Cancer research studies have found a correlation between eating poorly and developing the disease; at 55 percent, cancer was the leading cause of death of those in the paper's sample. Other leading causes of death were circulatory system ailments, 22 percent; and respiratory system ailments, 8 percent.
The paper provides more reasons for those in stressful, dead-end jobs to refresh their resumes and look for other employment. Twenty-six percent of deaths occurred in people in frontline service jobs, and 32 percent of deaths occurred in people with manufacturing jobs who also reported high job demands and low control.
"What we found is that those people that are in entry-level service jobs and construction jobs have pretty high death rates, more so than people in professional jobs and office positions," he said. "Interestingly, we found a really low rate of death among agricultural workers."
Gonzalez-Mulé said the new study highlights the benefits of job crafting, a relatively new process that enables employees to mold and redesign their job to make it more meaningful. Other research suggests that workers who engage in job crafting are happier and are more productive than co-workers who don't.
"In some settings, it will be difficult to do this. For a construction worker, it's going to really hard to allow them autonomy; there's usually just one right way to do things. In jobs like that, it's more about just warning the employee of the risks that are here," he said. "But with some blue-collar jobs, you can. Some people have experimented with this in factory settings, using things like flex-time and paying people based on piece-rate ... showing employees what the outcome is of their work.
"There's a lot research that shows that people who have a social connection with the beneficiaries of their work are much more satisfied and have less stress in their jobs, with no change in the job itself."
Their study also found that people with a higher degree of control over their work tend to find stress to be useful.

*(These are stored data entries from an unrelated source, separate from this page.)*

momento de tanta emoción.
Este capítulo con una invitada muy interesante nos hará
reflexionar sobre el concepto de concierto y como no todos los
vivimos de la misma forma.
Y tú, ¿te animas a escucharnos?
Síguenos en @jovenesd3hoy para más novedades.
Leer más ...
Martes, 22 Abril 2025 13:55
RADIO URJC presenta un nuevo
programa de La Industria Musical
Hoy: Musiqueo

"Stressful jobs cause you to find ways to problem-solve and work through ways to get the work done. Having higher control gives you the resources you need to do that," Gonzalez-Mulé said. "A stressful job then, instead of being something debilitating, can be something that's energizing. You're able to set your own goals, you're able to prioritize work. You can go about deciding how you're going to get it done. That stress then becomes something you enjoy."
Data in the study was obtained from the Wisconsin Longitudinal Study, which followed more than 10,000 people who graduated from Wisconsin high schools in 1957. They were interviewed at various time intervals over their lives, through 2011, to provide data on educational, occupational and emotional experiences. All participants in the study were employed but near the end of their careers.
Gonzalez-Mulé and Cockburn only included those who were not retired in 2004 and who responded to questions about job demands and job control, and then followed up on their responses to questions in 2011. They employed rigorous controls for factors such as demographic characteristics, socioeconomic status and affect.
Gonzalez-Mulé wonders if younger workers are better able to cope with demanding jobs, regardless of the level of control, than workers at the end of their careers. Future research could follow people at an earlier point in their careers to see if the Job Demands-Control Model accurately predicts strain over time.